Self Taught Swift: What’s A Delegate?

We’re going to use UIScrollView for this example. In order for our UIScrollView to work we must implement it’s delegate, UIScrollViewDelegate. But before we get into what that does or how to do it let’s put delegates in perspective.

What is a delegate?

The Secretary Analogy: Think of a delegate as a secretary. A secretary alerts the boss when a phone call has come through or if a scheduled meeting has approached. Without the secretary the boss might not ever pick up the phone or the boss could end up at a meeting that they shouldn’t be at. In Swift, a delegate is the secretary. It functions as the secretary between certain objects (UIScrollView in our example) and the boss, your view controller.
class SelfTaughtSwift: UIViewController, UIScrollViewDelegate {
    func scrollViewWillBeginDragging(scrollView: UIScrollView) { 
    }

    func scrollViewDidEndDecelerating(scrollView: UIScrollView) {
    }

    func scrollViewDidScroll(scrollView: UIScrollView) {
    }
}

Take a look at those delegate functions in italics. Look at how convenient they are. They do exactly what you think they would do.

  • When a finger begins dragging the scroll view the code in between the braces of scrollViewWillBeginDragging will be executed.
  • When the scroll view stops slowing down, which typically means it came to a stop, the code in between the braces of scrollViewDidEndDecelerating will be executed.
  • When the scroll view scrolls in any way, the code in between the braces of scrollViewDidScroll will be executed.

Those are just a sample of the nine delegate methods available for UIScrollView. There are delegate methods for all of the frameworks supplied by Apple. UITableView, CLLocationManager, UITextField, etc. etc.

In bold we have the actual UIScrollViewDelegate. That spot is where any delegate goes in any type of view controller. Without this here you will not have access to the handy delegate functions that are in italics.

If you’ve never worked with something like a UIScrollView before, the first thing you should do is put the delegate into the file (just like the bold example three paragraphs ago) and then in the body of the view controller type this exactly like you see it:

func scrollView

Xcode will begin to autocomplete what you’re typing and in doing so will show you all of the possible delegate methods you can use on a UITableView.

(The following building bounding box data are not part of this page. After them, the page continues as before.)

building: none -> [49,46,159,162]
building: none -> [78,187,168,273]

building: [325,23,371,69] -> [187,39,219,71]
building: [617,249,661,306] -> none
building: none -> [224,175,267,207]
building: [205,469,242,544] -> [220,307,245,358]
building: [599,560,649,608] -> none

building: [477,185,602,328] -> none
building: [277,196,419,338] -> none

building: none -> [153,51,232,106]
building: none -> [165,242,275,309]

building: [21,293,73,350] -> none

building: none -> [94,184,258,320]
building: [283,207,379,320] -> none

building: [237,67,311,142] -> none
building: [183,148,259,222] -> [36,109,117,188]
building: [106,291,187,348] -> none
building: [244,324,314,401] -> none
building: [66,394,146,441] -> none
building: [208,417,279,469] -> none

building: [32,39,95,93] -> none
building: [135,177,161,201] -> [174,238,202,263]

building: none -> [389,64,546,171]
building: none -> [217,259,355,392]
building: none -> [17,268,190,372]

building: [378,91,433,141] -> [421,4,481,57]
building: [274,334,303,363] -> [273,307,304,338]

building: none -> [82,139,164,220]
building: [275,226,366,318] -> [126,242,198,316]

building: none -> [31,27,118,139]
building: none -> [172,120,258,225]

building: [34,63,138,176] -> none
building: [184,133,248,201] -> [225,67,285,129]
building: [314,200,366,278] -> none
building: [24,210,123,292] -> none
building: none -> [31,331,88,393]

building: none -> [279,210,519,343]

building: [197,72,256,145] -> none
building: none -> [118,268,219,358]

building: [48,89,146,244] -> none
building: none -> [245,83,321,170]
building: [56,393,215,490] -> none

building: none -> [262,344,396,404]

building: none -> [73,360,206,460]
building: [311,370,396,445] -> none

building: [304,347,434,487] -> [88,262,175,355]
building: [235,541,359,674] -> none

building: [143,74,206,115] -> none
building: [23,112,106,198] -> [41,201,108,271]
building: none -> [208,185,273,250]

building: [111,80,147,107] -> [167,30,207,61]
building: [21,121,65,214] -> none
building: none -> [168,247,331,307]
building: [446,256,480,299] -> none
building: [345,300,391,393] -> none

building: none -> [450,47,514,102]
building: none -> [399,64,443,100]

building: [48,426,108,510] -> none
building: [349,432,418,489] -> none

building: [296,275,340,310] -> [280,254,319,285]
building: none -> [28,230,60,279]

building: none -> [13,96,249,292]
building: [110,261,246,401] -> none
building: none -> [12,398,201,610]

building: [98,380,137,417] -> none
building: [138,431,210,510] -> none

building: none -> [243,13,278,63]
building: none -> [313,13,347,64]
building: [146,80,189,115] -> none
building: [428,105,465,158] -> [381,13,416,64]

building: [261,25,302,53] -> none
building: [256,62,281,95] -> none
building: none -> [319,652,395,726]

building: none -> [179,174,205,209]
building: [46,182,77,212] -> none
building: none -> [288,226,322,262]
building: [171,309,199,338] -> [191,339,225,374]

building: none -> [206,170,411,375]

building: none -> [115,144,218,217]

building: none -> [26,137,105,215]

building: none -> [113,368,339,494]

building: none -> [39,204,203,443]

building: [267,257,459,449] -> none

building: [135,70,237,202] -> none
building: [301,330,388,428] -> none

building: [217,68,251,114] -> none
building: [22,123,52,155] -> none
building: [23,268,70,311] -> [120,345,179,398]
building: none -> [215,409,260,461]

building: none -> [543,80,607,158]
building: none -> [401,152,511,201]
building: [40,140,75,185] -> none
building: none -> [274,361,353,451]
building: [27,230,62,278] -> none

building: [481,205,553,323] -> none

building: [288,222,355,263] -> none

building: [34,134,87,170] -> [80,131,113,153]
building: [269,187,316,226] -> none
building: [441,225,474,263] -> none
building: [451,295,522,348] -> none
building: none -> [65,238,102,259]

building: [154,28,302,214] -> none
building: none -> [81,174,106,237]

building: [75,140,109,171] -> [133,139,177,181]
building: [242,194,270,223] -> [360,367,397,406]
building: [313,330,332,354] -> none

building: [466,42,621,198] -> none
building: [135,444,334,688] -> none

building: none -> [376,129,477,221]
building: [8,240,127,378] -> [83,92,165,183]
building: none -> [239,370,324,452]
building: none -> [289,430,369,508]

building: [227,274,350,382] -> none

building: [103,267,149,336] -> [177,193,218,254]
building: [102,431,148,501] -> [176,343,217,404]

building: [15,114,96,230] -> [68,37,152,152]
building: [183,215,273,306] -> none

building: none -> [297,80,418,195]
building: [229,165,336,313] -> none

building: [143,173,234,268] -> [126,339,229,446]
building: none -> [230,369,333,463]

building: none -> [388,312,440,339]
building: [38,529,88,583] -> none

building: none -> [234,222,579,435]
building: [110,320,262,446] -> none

Once you have your scroll view, or whatever object you want to work with wired into your view controller, make sure you assign it to it’s delegate. If you don’t it can’t talk to it’s delegate. Usually it will be set to self in your view controllers viewDidLoad() method, like this:

class SelfTaughtSwift: UIViewController, UIScrollViewDelegate {
    var thisIsAScrollView = UIScrollView()
    override func viewDidLoad() {
        super.viewDidLoad()
        thisIsAScrollView.delegate = self
    }
    func scrollViewWillBeginDragging(scrollView: UIScrollView) {
    }
    func scrollViewDidEndDecelerating(scrollView: UIScrollView) {
    }
    func scrollViewDidScroll(scrollView: UIScrollView) {
    }
}

If you run into a situation where you’ve put an object into your file and you can’t get it to respond when you run your program, the first thing you should do is check to see if it needs a delegate. If it does, put the delegate in it’s correct spot and assign the object to it’s delegate as shown above.

It’s nearly guaranteed that at some point in time you will spend more time than you want to admit trouble shooting a problem that doesn’t exist simply because you forgot to hook up a delegate.

That’s the basic plumbing of a delegate method . We dig a little deeper into delegates and how to get information out of them in Self Taught Swift: The Delegate Behind The Curtain.

If you find a no-frills Swift tutorial helpful hit the heart down below. Cheers!

//** Note that none of the code samples that you see are wired up to be usable. If you put this in your application it will not produce a usable UIScrollView. This is only to show what delegates are all about.